Нет, я положительно не мог с ним разговаривать! Я мерил шагами кабинет, он вертел за мной своей старческой трясущейся головкой и говорил, говорил, говорил...

— Я человек старый и больной... и совершенно не домогался этого назначения. Оно меня самого ошеломило... Я вам расскажу откровенно. Меня пригласили к императрице, я приехал в Царское к восьми вечера, а швейцар говорит: «Вас приглашала императрица, а примет государь... Пожалуйста». Государь начал беседовать о посторонних предметах, а потом говорит, что теперь, когда Трепов уходит, он очень озабочен, кого назначить председателем совета министров. Я слушаю. Называет нескольких лиц, между прочим Рухлова, но, говорит, хорошо бы, да он не знает французского языка. Потом несколько минут молчания, и его фраза: «Я с вами хитрю. Я вас вызвал, не императрица. Мой выбор пал на вас». Я поник головой, так был ошеломлен. Никогда я не домогался, напротив, прослужив 47 лет, я мечтал только об отдыхе. Я стал возражать. Указал на свое болезненное состояние. Политикой я не занимался. Я прямо умолял его, чтобы чаша сия миновала, говоря, что это назначение будет неудачно...

Он говорил, а я сквозь окно смотрел, как уходят из дворца министр иностранных дел Покровский и министр финансов Барк. Лучше бы я не видел этого позора. А старик все жужжал:

— Совершенно искренне и убежденно говорил я, что уже устарел, что в такой трудный момент признаю себя совершенно неспособным. Если бы вы слышали, сколько гадостей о самом себе я наговорил государю! Если бы обо мне сказал это кто-то другой, я вызвал бы его на дуэль! Я уходил совершенно успокоенный, уверенный, что я убедил, что чаша сия...

Вошедший великий князь Михаил Александрович прервал извержения Голицына. По его виду я сразу понял, что дело плохо.

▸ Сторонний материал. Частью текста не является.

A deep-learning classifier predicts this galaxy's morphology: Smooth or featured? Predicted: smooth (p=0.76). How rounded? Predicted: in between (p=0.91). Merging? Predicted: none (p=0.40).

— Я говорил... но не с братом... К проводу подошел генерал Алексеев. Я все сказал... Я рекомендовал удалить весь состав совета министров и поставить лицо, пользующееся общественным доверием... Таким лицом я назвал князя Львова... Брат через Алексеева поблагодарил меня за совет, но сказал, что он сам знает, что делать.

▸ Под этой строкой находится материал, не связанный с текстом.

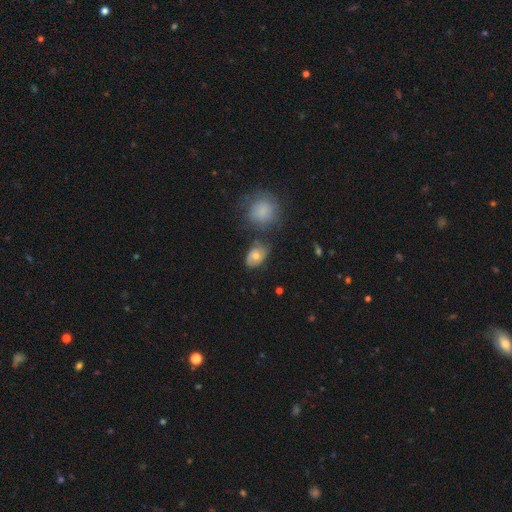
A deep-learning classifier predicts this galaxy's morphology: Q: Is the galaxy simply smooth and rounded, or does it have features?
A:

— А мне ничего не велено передать? — спросил Голицын.— Мое прошение об отставке...

— Вам велено передать следующее: государь в создавшейся обстановке не считает возможным производить какие-либо перемены в составе правительства, а лишь требует решительных мер для подавления бунта. Для осуществления этого он назначает вас, князь Голицын, диктатором над Петроградом.

Я посмотрел на новоявленного диктатора, и сердце у меня захолодело. Нет, определенно, бог лишил государя разума.

— Эх, Михаил Александрович,— с глубокой болью сказал я,— не надо было всего этого... прямого провода... Надо было, как я говорил... явочно, а потом бы разобрались. Боюсь, как бы благоприятный момент не был упущен...

Возвращался я в Таврический поздно. Зон уже не существовало. Сплошная революционная волна все залила. Нас много раз задерживали и спрашивали пропуск. Временами удовлетворялись, а временами даже мое имя встречалось неодобрительно. Картина была вполне ясная. Таким образом, создалось такое безвыходное положение, перед которым меркло все. Я чувствовал, что тяжкая ответственность перед Россией легла на мои плечи.